The next few days passed without incident. Mildred settled down in her new surroundings. When Philip hurried off after breakfast she had the whole morning to do the housework. They ate very simply, but she liked to take a long time to buy the few things they needed; she could not be bothered to cook anything for her dinner, but made herself some cocoa and ate bread and butter; then she took the baby out in the go-cart, and when she came in spent the rest of the afternoon in idleness. She was tired out, and it suited her to do so little. She made friends with Philip’s forbidding landlady over the rent, which he left with Mildred to pay, and within a week was able to tell him more about his neighbors than he had learned in a year.

“She’s a very nice woman,” said Mildred. “Quite the lady. I told her we was married.”

“D’you think that was necessary?”

“Well, I had to tell her something. It looks so funny me being here and not married to you. I didn’t now what she’d think of me.”

“I don’t suppose she believed you for a moment.”

“That she did, I lay. I told her we’d been married two years—I had to say that, you know, because of baby-only your people wouldn’t hear of it, because you was only a student”—she pronounced it stoodent—“and so we had to keep it a secret, but they’d given way now and we were all going down to stay with them in the summer.”

“You’re a past-mistress of the cock-and-bull story,” said Philip.

He was vaguely irritated that Mildred still had this passion for telling fibs. In the last two years she had learnt nothing. But he shrugged his shoulders.

“When all’s said and done,” he reflected, “she hasn’t had much chance.”

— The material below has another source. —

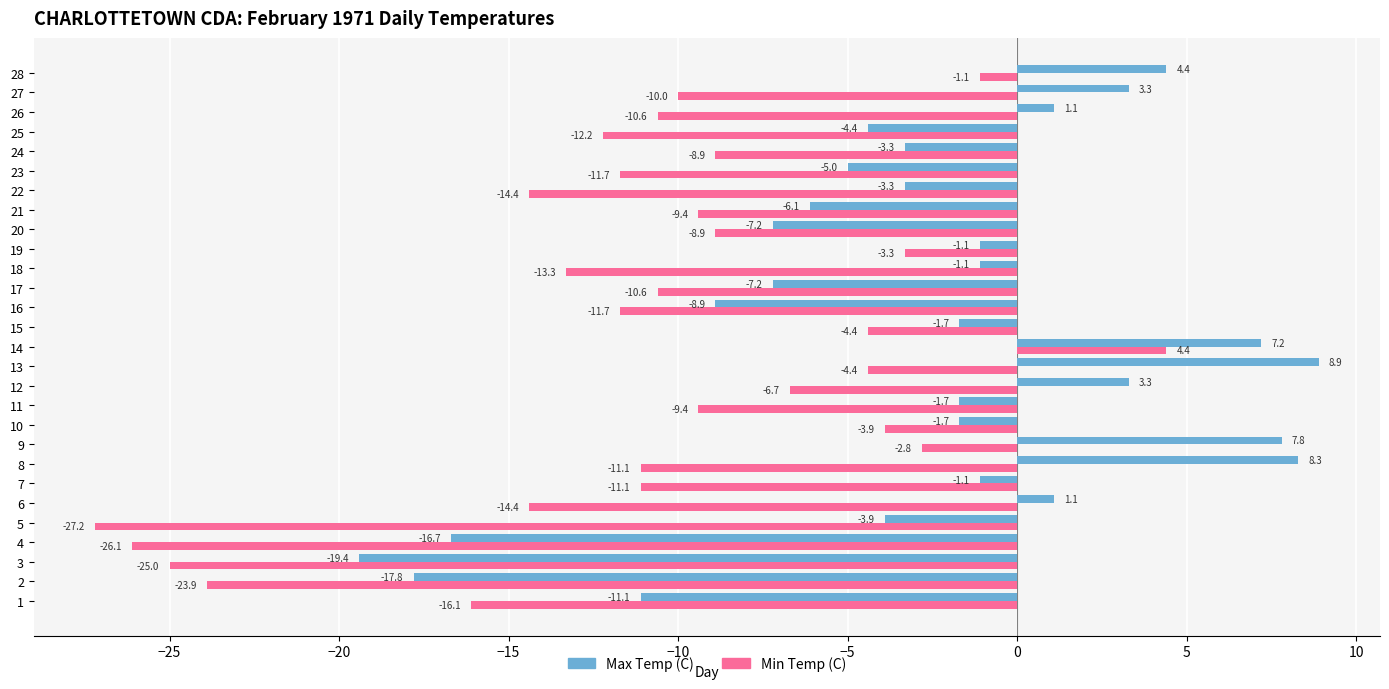

What is the smallest value displayed?

-27.2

It was a beautiful evening, warm and cloudless, and the people of South London seemed to have poured out into the streets. There was that restlessness in the air which seizes the cockney sometimes when a turn in the weather calls him into the open. After Mildred had cleared away the supper she went and stood at the window. The street noises came up to them, noises of people calling to one another, of the passing traffic, of a barrel-organ in the distance.

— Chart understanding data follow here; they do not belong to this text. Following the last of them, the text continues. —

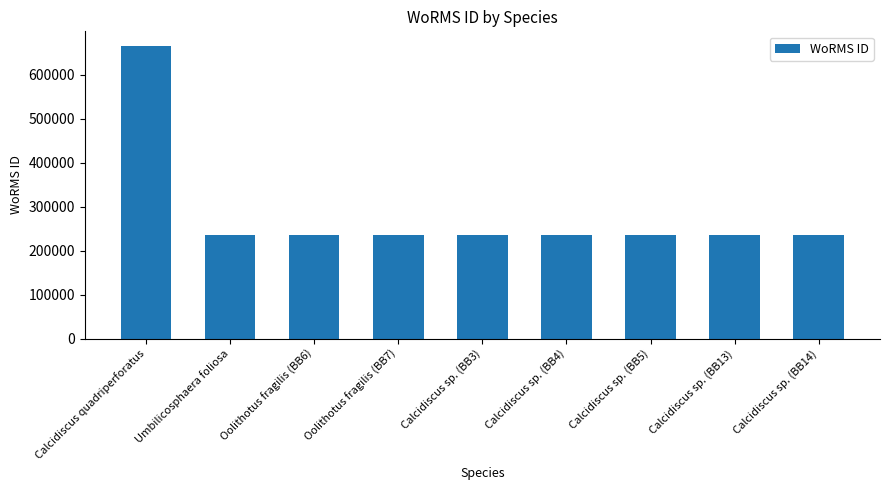

What is the average value?

283611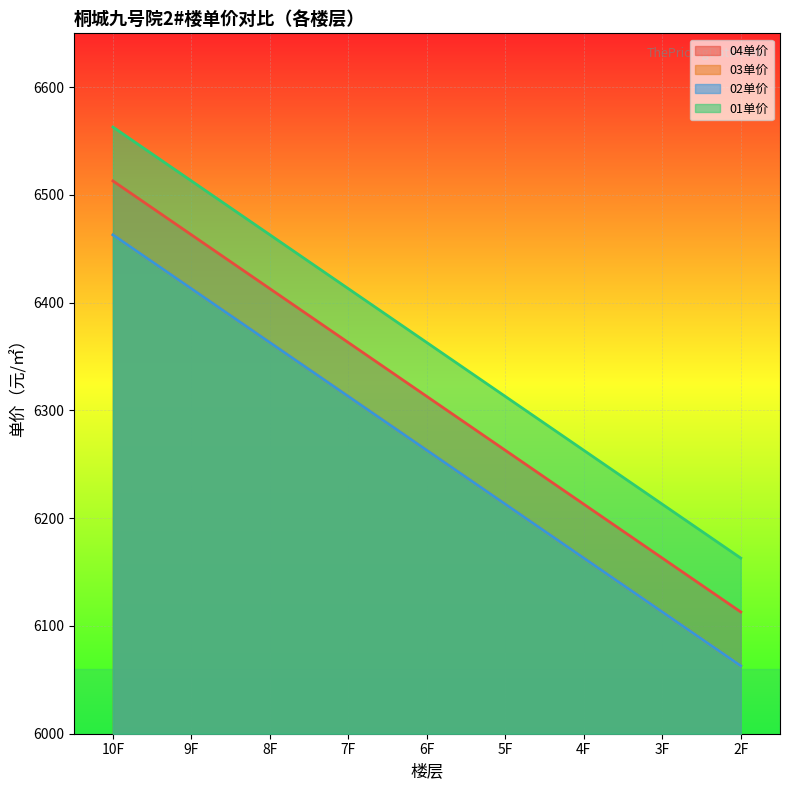

What is the spread (max minus min) of values at 6F?

100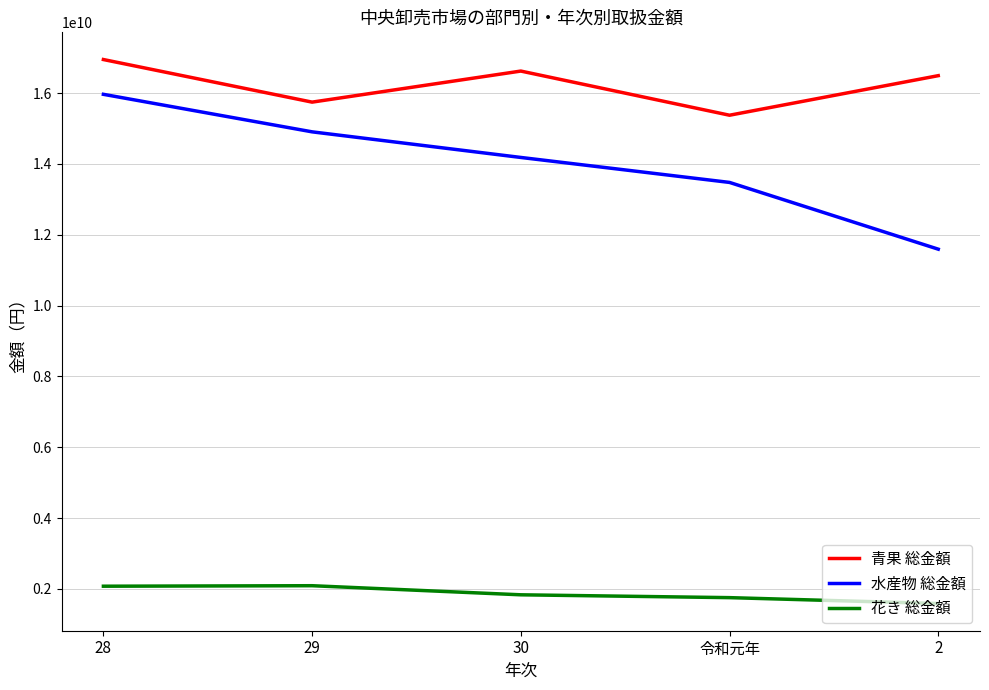

At which category is the sum across all series the highest?

28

“I suppose you must work tonight, Philip?” she asked him, with a wistful expression.

“I ought, but I don’t know that I must. Why, d’you want me to do anything else?”

“I’d like to go out for a bit. Couldn’t we take a ride on the top of a tram?”

“If you like.”

“I’ll just go and put on my hat,” she said joyfully.

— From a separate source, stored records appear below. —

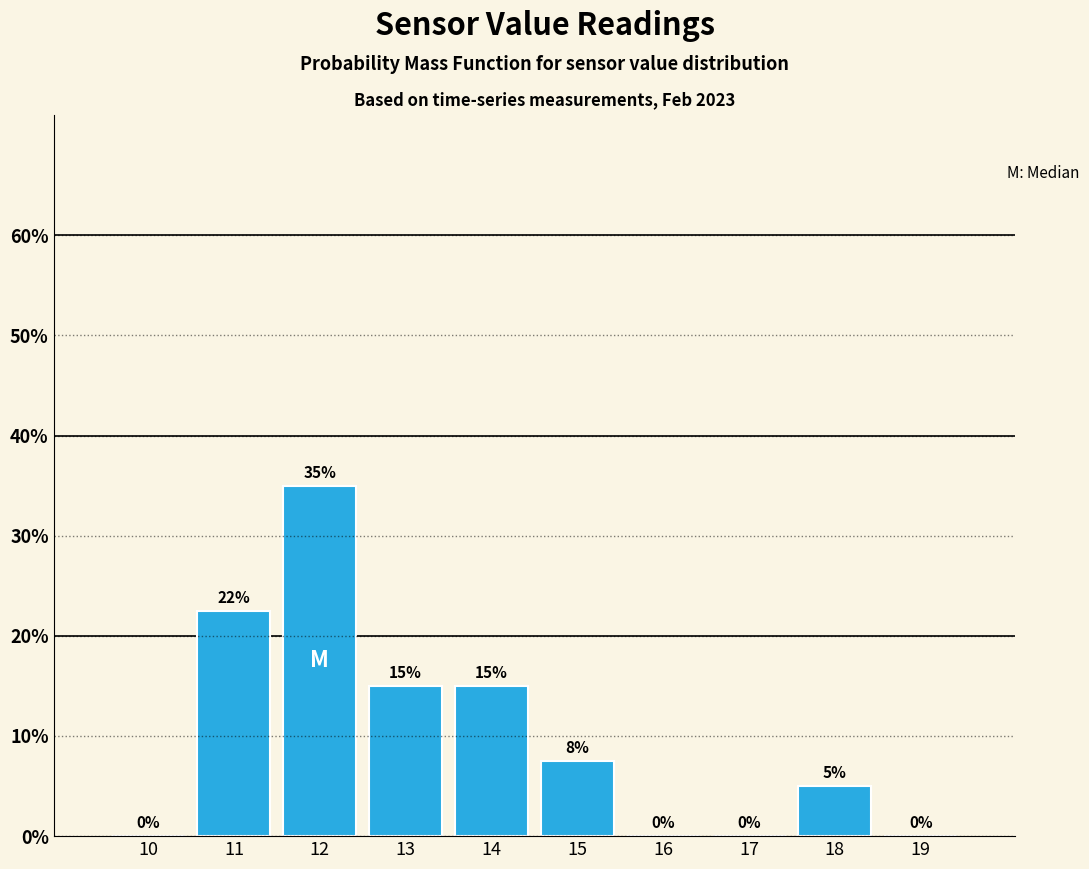

What is the sum of the values at 19 and 13?

15.0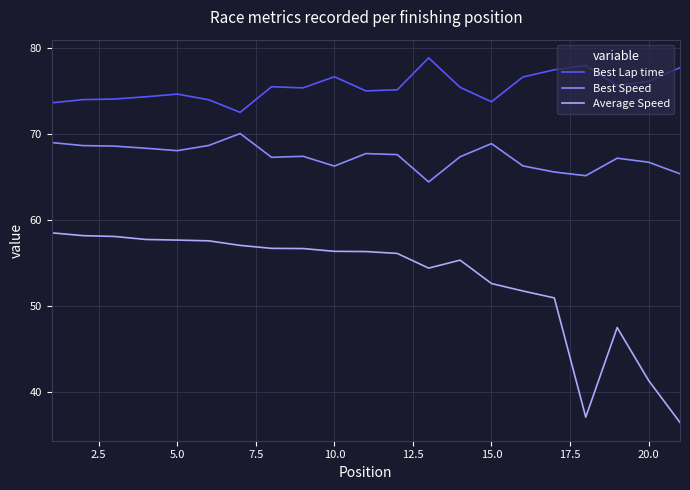

Which series has the largest total across all categories?

Best Lap time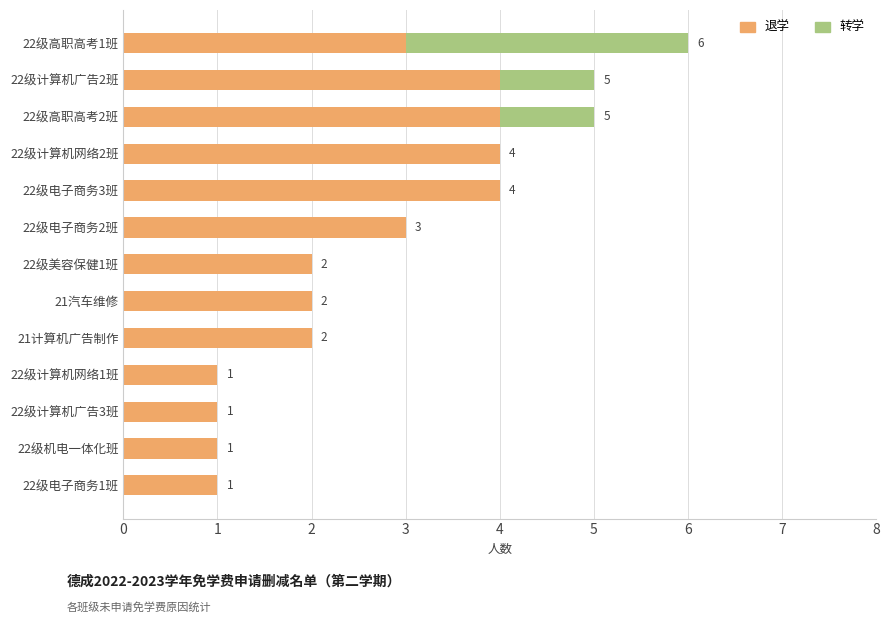

At which category is the sum across all series the highest?

22级高职高考1班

The night made it almost impossible to stay indoors. The baby was asleep and could be safely left; Mildred said she had always left it alone at night when she went out; it never woke. She was in high spirits when she came back with her hat on. She had taken the opportunity to put on a little rouge. Philip thought it was excitement which had brought a faint color to her pale cheeks; he was touched by her child-like delight, and reproached himself for the austerity with which he had treated her. She laughed when she got out into the air. The first tram they saw was going toward Westminster Bridge and they got on it. Philip smoked his pipe, and they looked at the crowded street. The shops were open, gaily lit, and people were doing their shopping for the next day. They passed a music-hall called the Canterbury and Mildred cried out:

“Oh, Philip, do let’s go there. I haven’t been to a music-hall for months.”

“We can’t afford stalls, you know.”

“Oh, I don’t mind, I shall be quite happy in the gallery.”